Ekurhuleni households are among those who rely less on social grants.

Households in Gauteng’s three metropolitan areas rely less on social grants than those in the five metropolitan areas located in other provinces.

This is according to the 2018 South Africa Survey, published by the Institute of Race Relations (IRR).

The proportions of households receiving social grants in Johannesburg (29.4 per cent), Tshwane (30.3 per cent) and Ekurhuleni (31.2 per cent) fall below the average of 33.8 per cent for South Africa’s eight metros and are significantly lower than the national average of 44.8 per cent.

After the Gauteng metros, Cape Town is in fourth place, with 35 per cent of households receiving social grants.

According to IRR analyst, Gerbrandt van Heerden, Gauteng’s metros, which account for 87 per cent of the province’s population, can attribute their relatively lower dependency on social grants to the fact that the province is the single largest contributor to South Africa’s economy.

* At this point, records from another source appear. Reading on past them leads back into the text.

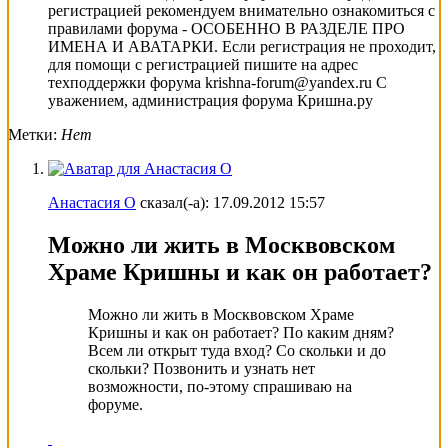
регистрацией рекомендуем внимательно ознакомиться с
правилами форума - ОСОБЕННО В РАЗДЕЛЕ ПРО
ИМЕНА И АВАТАРКИ. Если регистрация не проходит,
для помощи с регистрацией пишите на адрес
техподдержки форума krishna-forum@yandex.ru С
уважением, администрация форума Кришна.ру
Метки:
Нет
Анастасия О
сказал(-а):
17.09.2012
15:57
Можно ли жить в Москвовском
Храме Кришны и как он работает?
Можно ли жить в Москвовском Храме
Кришны и как он работает? По каким дням?
Всем ли открыт туда вход? Со скольки и до
скольки? Позвонить и узнать нет
возможности, по-этому спрашиваю на
форуме.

The reduced reliance on social grants in Gauteng is influenced by:

• A labour absorption rate of 52.6 per cent in Johannesburg, 51.6 per cent in Tshwane and 50.1 per cent in Ekurhuleni in 2017, higher than in any other metropolitan area except Cape Town, which has a rate of 53.9 per cent.

• A provincial expanded unemployment rate in 2017 (this includes people who have given up looking for work) of 32.9 per cent, far lower than in any other province except the Western Cape, which has a rate of 24.6 per cent.

• The proportion of people spending R10 000 or more a month, which is about twice as high in Gauteng as in seven other provinces.

• The proportion of adults with a degree or higher qualification, which is 8 per cent in Gauteng, compared to the national average of 4.9 per cent.

Van Heerden adds: “Two of Gauteng’s metros showed a decline in households receiving social grants. The proportion of households receiving social grants in Ekurhuleni fell from 31.6 per cent in 2015 to 31.2 per cent in 2016, while Tshwane saw a drop from 30.9 per cent to 30.3 per cent during the same period. This is in contrast to metros such as Buffalo City in the Eastern Cape and Mangaung in the Free State (both with rates above 40 per cent) which saw increases.”

Van Heerden said the government needs to focus on re-energising the economies of South Africa’s other cities in order to encourage job growth and minimise reliance on state assistance.